Craft your own proteins: theory and practice

    Considering the neural network model itself, let’s focus on its practical (application) and technical (development) components.

    In practical terms, Protpardelle offers two modes: conditional and unconditional design. Both designs can be executed in HuggingFace space, via the command line with Python, or by using the PyMol molecular visualizer. During conditional design, the network takes one or many residue indices to condition on and a protein structure in PDB format from which to select the specified residues. Unconditional design doesn’t require providing any structure; it only asks for the minimal and maximal lengths of proteins to generate, the step size, and the number of samples per protein length. Both approaches provide “sampling” (to generate a sample of alternative side chain conformations) of a particular length. The program also offers an option to perform only backbone design, excluding all-atom details. There are minor changes in how to set up the run and provide selected indices to the model based on where the code is run, and these are described with examples in the GitHub repository for this work.

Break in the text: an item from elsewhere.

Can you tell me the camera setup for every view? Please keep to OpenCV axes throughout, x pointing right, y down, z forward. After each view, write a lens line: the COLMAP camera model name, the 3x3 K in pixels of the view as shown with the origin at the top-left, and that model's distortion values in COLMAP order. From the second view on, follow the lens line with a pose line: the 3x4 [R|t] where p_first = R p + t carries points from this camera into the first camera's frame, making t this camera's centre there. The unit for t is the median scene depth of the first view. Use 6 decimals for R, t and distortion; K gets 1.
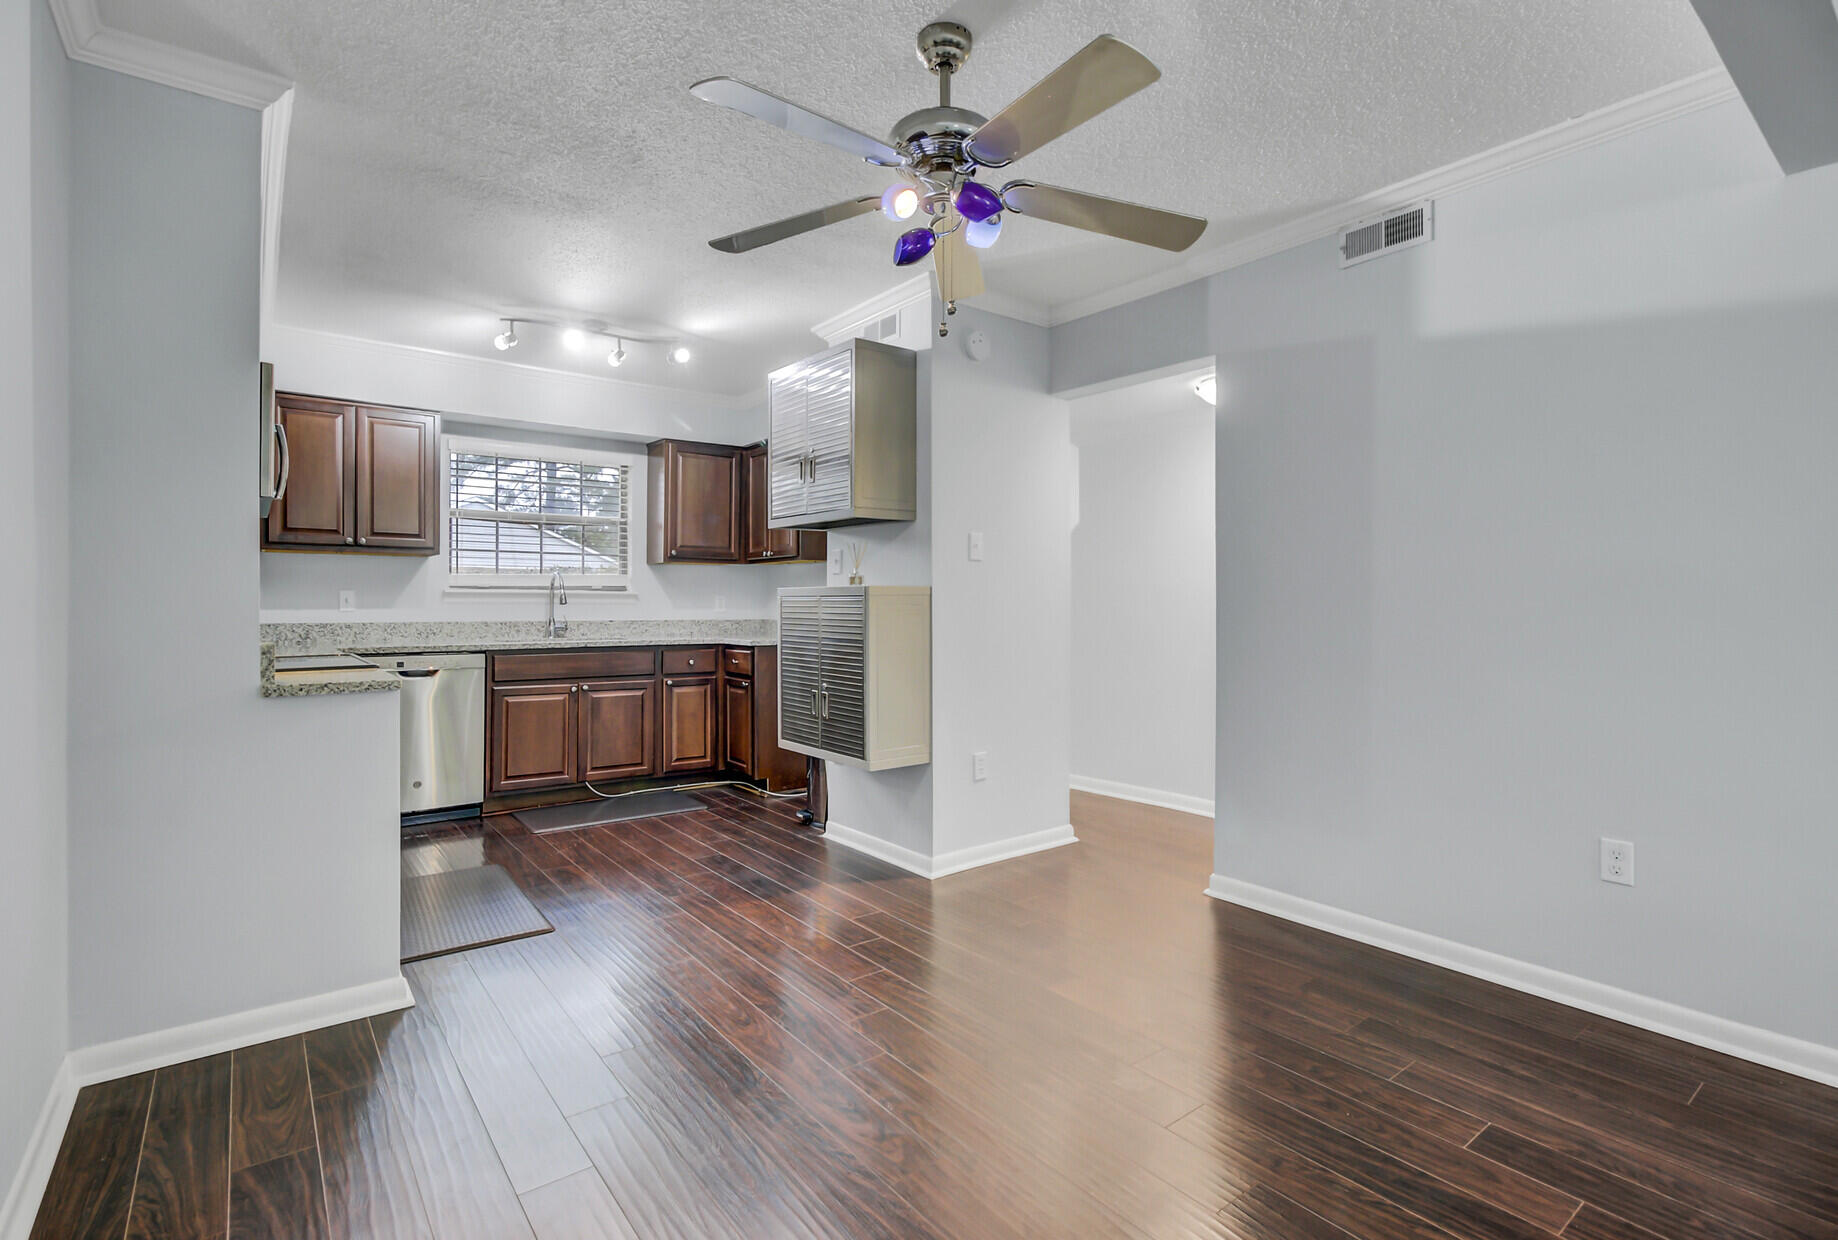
lens RADIAL K [[871.3, 0, 926.8], [0, 871.3, 606.1], [0, 0, 1]] dist [-0.003605, 0.002451]
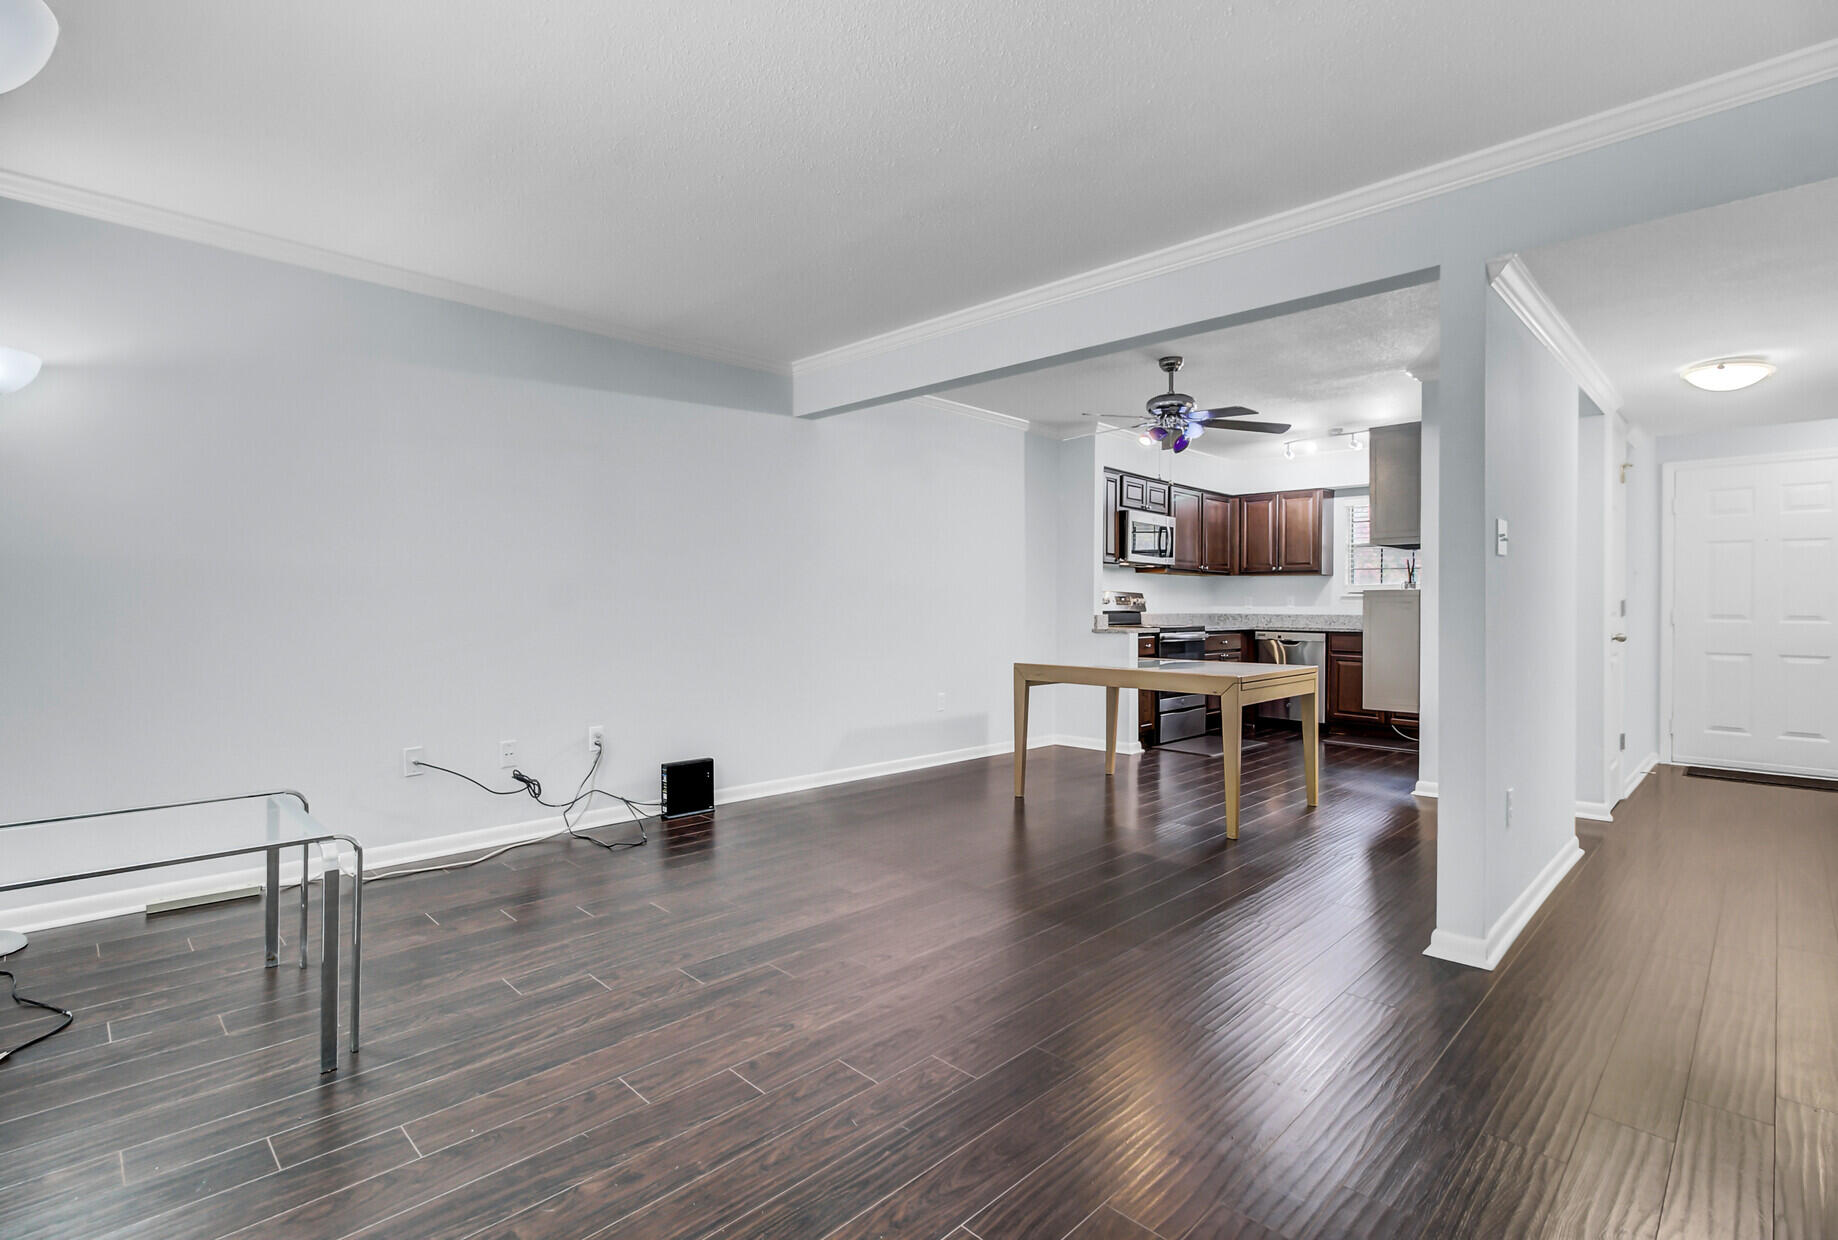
lens RADIAL K [[871.3, 0, 893.9], [0, 871.3, 621.7], [0, 0, 1]] dist [-0.003605, 0.002451]
pose [[0.122912, 0.017386, -0.992265, 0.968687], [-0.006525, 0.999839, 0.016710, 0.009299], [0.992396, 0.004421, 0.123006, -0.012600]]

    From a technical perspective, Protpardelle is not a fully SE(3)-equivariant diffusion model. It employs the U-ViT architecture with a modified training scheme containing a hidden dimension of 256. The model is composed of 6 residual noise-conditional transformer layers, taking as inputs 37 × 3 noisy atom coordinates for each residue, the 37 × 3 self-conditioning atom coordinates, the noise level, and the sequence mask. It was trained on non-redundant protein domains from the CATH S40 dataset. The neural network development process consisted of three major steps. First, the authors created a baseline protein backbone model (involving only C, Cα, N, O atoms) using the U-ViT denoiser network. They adjusted the number of layers by removing the convolutional up- and down-sampling ones and trained it with self-conditioning to achieve similar quality and preference for both types of main secondary structure elements (α-helices and β-sheets). Second, Chu et al. incorporated structure-conditioned sequence prediction models called miniMPNN (during sampling) and ProteinMPNN (at the final state) to co-design the sequence during the structure diffusion (Dauparas et al., 2022). The main difference between the two is that miniMPNN lacks the autoregressive mask but instead has noise conditioning at the multilayer perceptron (MLP) blocks. Third, researchers enabled side-chain diffusion, making the network capable of all-atom protein generation. They increased the number of atoms per residue during the already established forward diffusion process since the training scheme was identical for each atom. Scientists tuned the sequence resampling rate and conducted a second sampling stage conditioned on both the backbone and sequence to remove all geometrically faulty side chains, thus improving the overall quality of the generated structures.

    Overall, Protpardelle is a powerful tool to experiment with and apply in your scientific work. Many thanks to the authors for developing it!